A finire sotto accusa i troppi anni che gli studenti universitari impiegano per laurearsi: tra tutti, solo una piccolissima percentuale riesce a laurearsi durante il normale corso di studi, mentre la stragrande maggioranza finisce fuori corso. Il viceministro Martone, per cercare di placare gli animi e sottolineare che la sua non voleva essere una mera polemica, ha spiegato che in Italia il problema è l’età dei laureati, che risultano meno competitivi dei loro colleghi europei. In effetti è vero, se si pensa che all’estero l’età dei laureati scende fino a 22, massimo 23 anni. A favore degli studenti che ci mettono troppo tempo a laurearsi gioca però la crisi in cui versa la penisola; le famiglie non ce la fanno economicamente a sostenere i figli che vogliono proseguire gli studi, se non a costo di enormi e ingenti sacrifici. I giovani, dal canto loro, cercano di pesare il meno possibile sulle spalle dei genitori, accettando lavori saltuari o addirittura facendo due lavori per potersi mantenere agli studi in città diverse da quella di loro provenienza. Sarebbe proprio il fatto che gli italiani sono costretti a lavorare e a studiare contemporaneamente a far slittare considerevolmente il traguardo tanto ambito della laurea.

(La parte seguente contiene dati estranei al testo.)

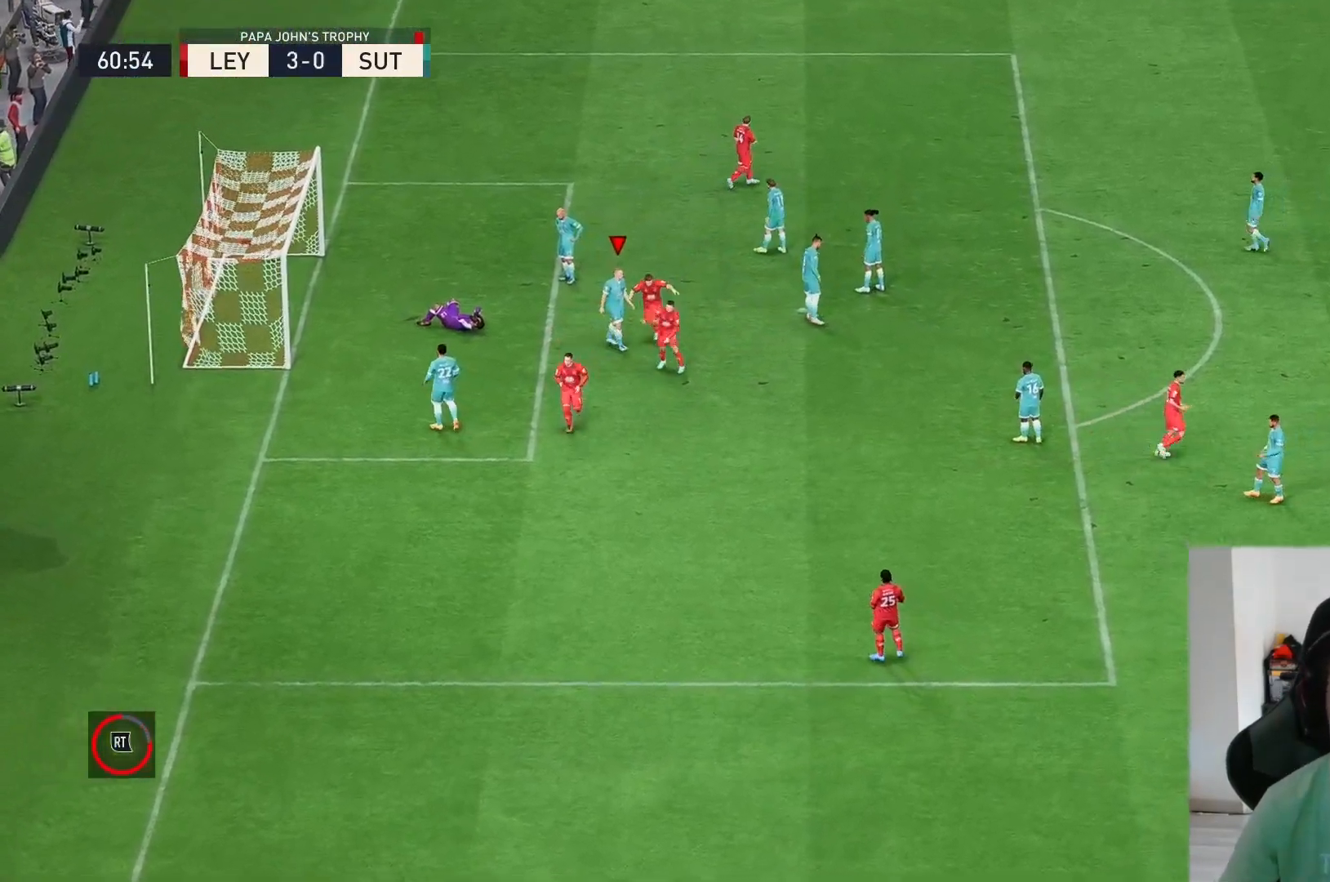
{"buttons": [], "left_stick": "center", "right_stick": "center", "events": []}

Non dimentichiamo che l’Italia è un Paese che non incentiva assolutamente la frequenza universitaria: troppo poche le borse di studio, tasse troppo elevate, fanno sì che i giovani che vogliono studiare e non hanno le possibilità economiche debbano condurre una vita fatta di sacrifici per arrivare al tanto sospirato “pezzo di carta”. Le polemiche non si sono ancora placate, anzi, anche dal mondo della politica molti personaggi sono andati contro il viceministro Martone, il quale effettivamente si è spiegato male, con parole forse poco opportune, ma ha centrato perfettamente il nocciolo della questione. Noi giovani non possiamo permetterci di entrare nel mondo del lavoro dopo i 28 anni; l’Italia non è competitiva su questo punto di vista a confronto con gli altri paesi europei.